No time's better than spring to appreciate the Variety of spireas. Nearly every week brings another's first bloom, and many go on all season.
For a succession of blooms plant these spireas:
S. thunbergii, Baby's Breath, starts the season with a profusion of tiny white flowers all along its arching stems. It's the ariest, finest textured, and longest blooming of the bunch, with at least noticeable flowers for much of the year. And the leaves turn golden in fall, hang on for a while, then drop in favor of new leaves and flowers.
S. prunifolia, Bridal Wreath, blooms next in a clump of stems covered with little, rose-looking flowers. Stiffer stems give this one a decidedly whimsical look, with hundreds of tightly packed blooms on stems to four feet tall. I always think of teenagers with spikey hair and boisterous behavior with I see 'pruni''s jutting stems peeking out from the hedgerow of green quince and privet.
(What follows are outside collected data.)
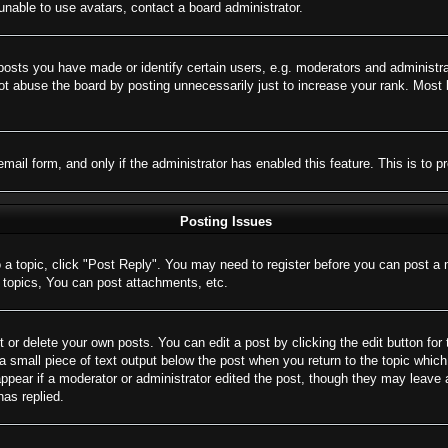
nable to use avatars, contact a board administrator.
sts you have made or identify certain users, e.g. moderators and administrat
t abuse the board by posting unnecessarily just to increase your rank. Most bo
 email form, and only if the administrator has enabled this feature. This is 
Posting Issues
o a topic, click "Post Reply". You may need to register before you can post a 
topics, You can post attachments, etc.
 or delete your own posts. You can edit a post by clicking the edit button for 
a small piece of text output below the post when you return to the topic which 
appear if a moderator or administrator edited the post, though they may leave 
as replied.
S. vanhouttei, Vanhoutte Spirea, is the classic fountain shaped shrub with flattened flower clusters all along its stems. This is the one we call brida wreath, because its stems bend gracefully, loaded with flower bunches ever couple of inches from heart to ten. It makes a perfect pretend bridal bouquet, spilling from the clutched hand of many a young girl's backyard 'wedding'. Vanhoutte blooms along with and after azaleas, but the flowers persist longer.
For added, nontraditional spireas, try S bumalda Anthony Waterer and Limemound. Both are smaller shrubs that bloom in summer with vivid pink and purple flowers, respectively. 'Limemound' and its sister, 'Goldmound' can grow well in container gardens, too, and their unusual colors will start a conversation every time.
Yes, there are more spireas, but lest my obsession show too much, I'll leave you with this exhortation: Slip in a spirea, whether it's in a mixed shrub bed, a hedgerow, or at the edge of the perennial bed... you'll be glad, for the bursts.